* **Collected material**
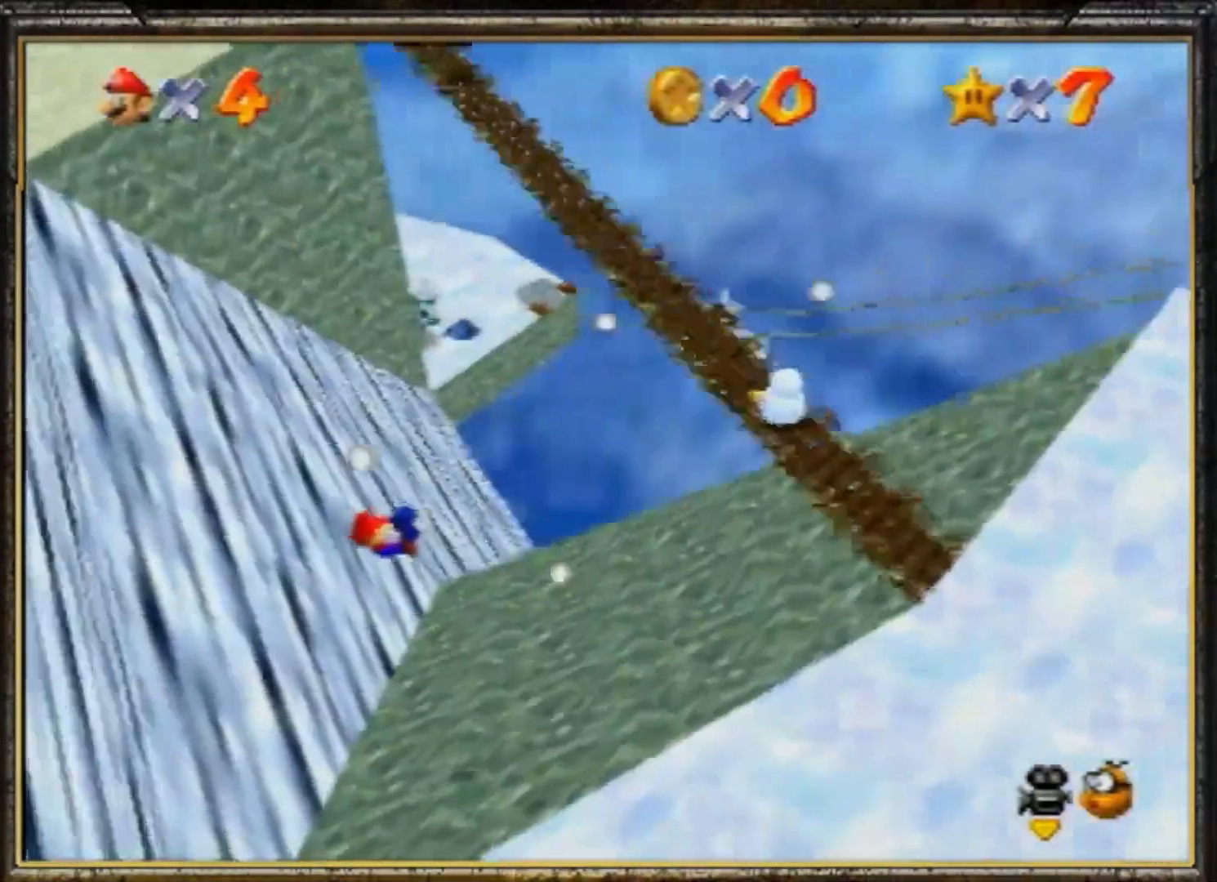
{"buttons": [], "left_stick": "up", "events": [[334, "left_stick", "up"]]}
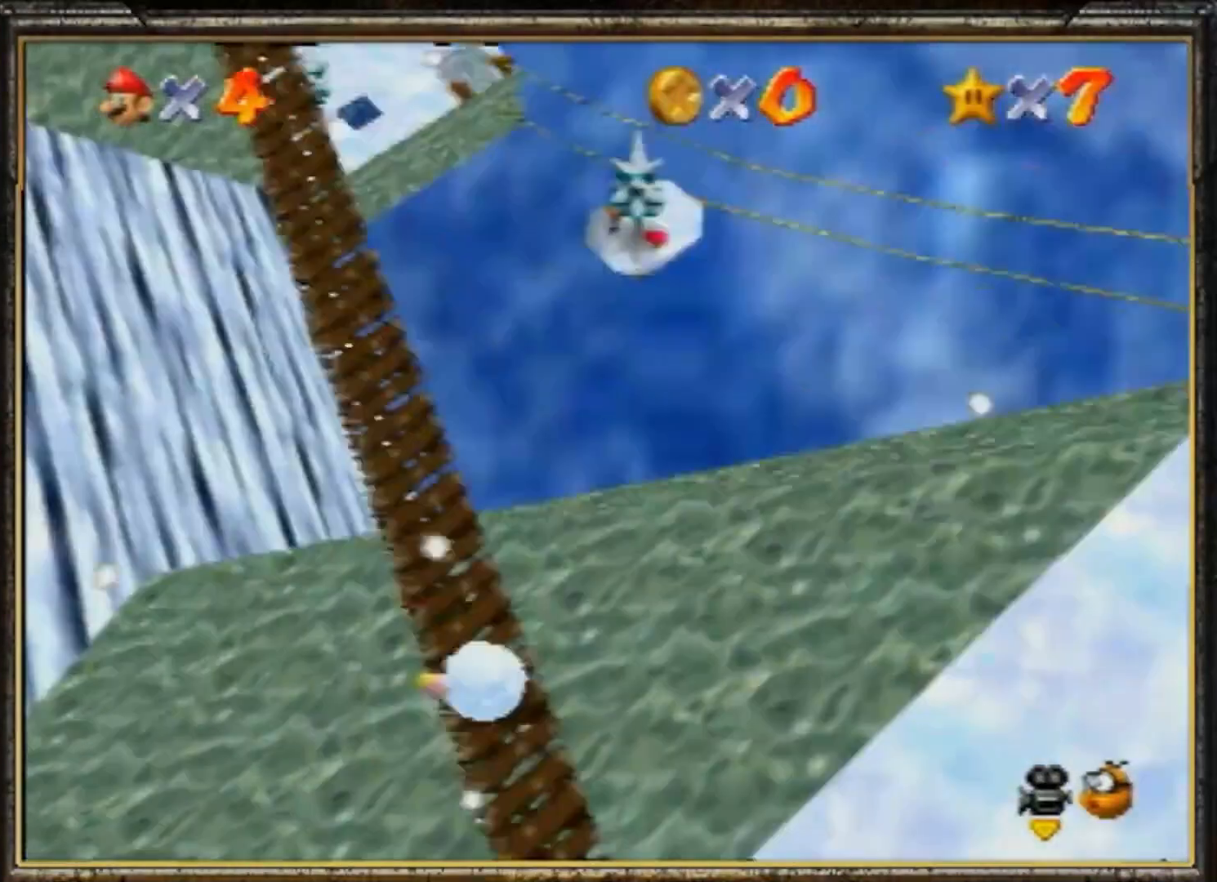
{"buttons": [], "left_stick": "up-right", "events": [[500, "left_stick", "up-right"]]}
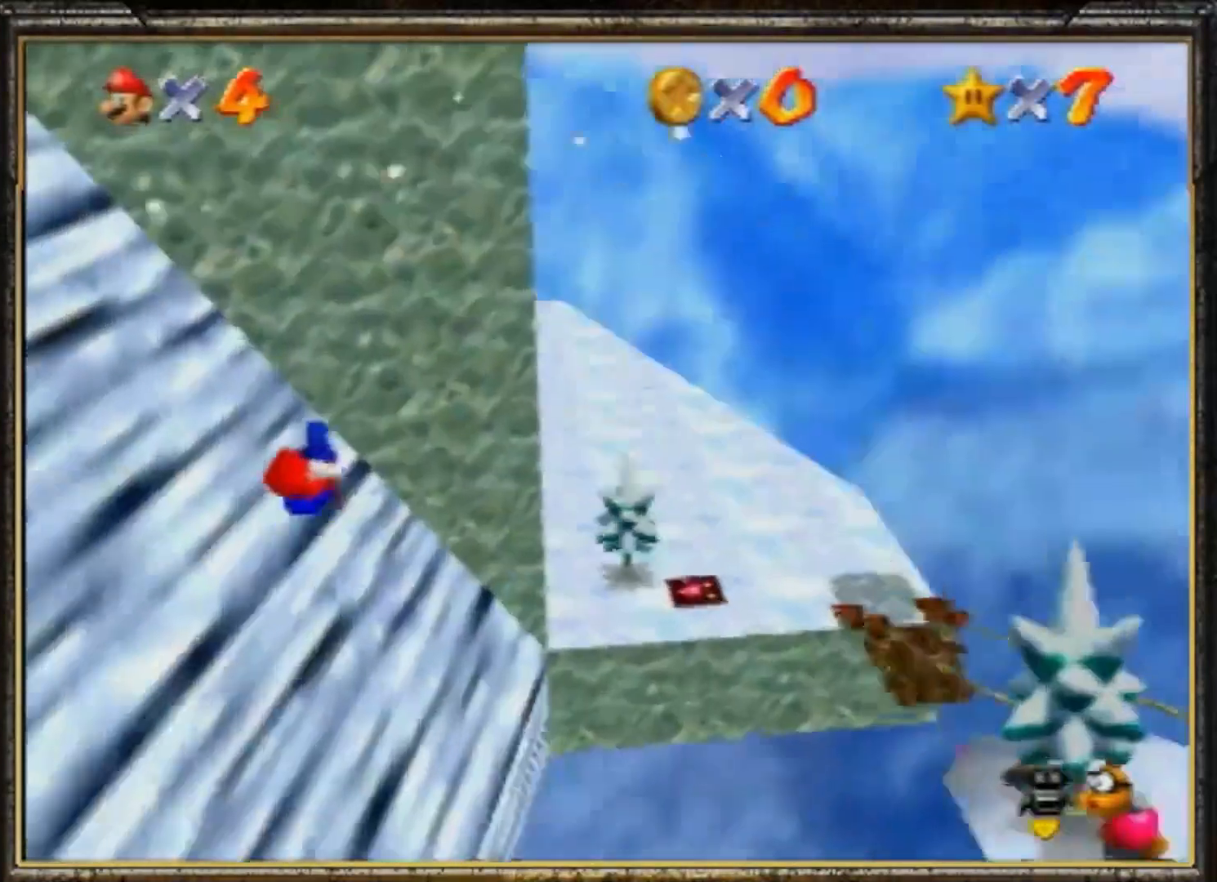
{"buttons": [], "left_stick": "up", "events": [[234, "left_stick", "right"], [334, "left_stick", "down-right"], [501, "left_stick", "up"]]}
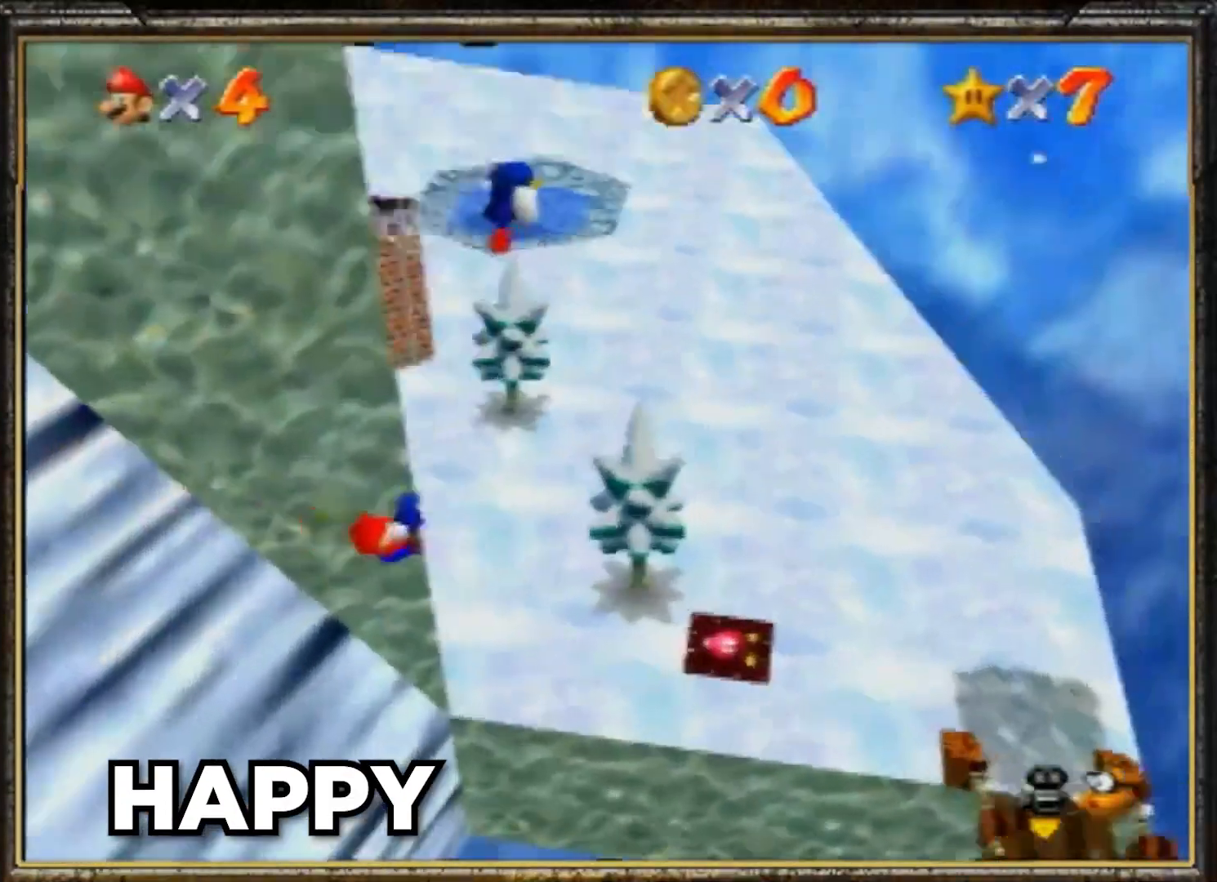
{"buttons": [], "left_stick": "up-left", "events": [[500, "left_stick", "up-left"]]}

* **Assignment**
Which lines in the listing above hold the word "right"? Show each of them.

* **Result of the task**
{"buttons": [], "left_stick": "up-right", "events": [[500, "left_stick", "up-right"]]}
{"buttons": [], "left_stick": "up", "events": [[234, "left_stick", "right"], [334, "left_stick", "down-right"], [501, "left_stick", "up"]]}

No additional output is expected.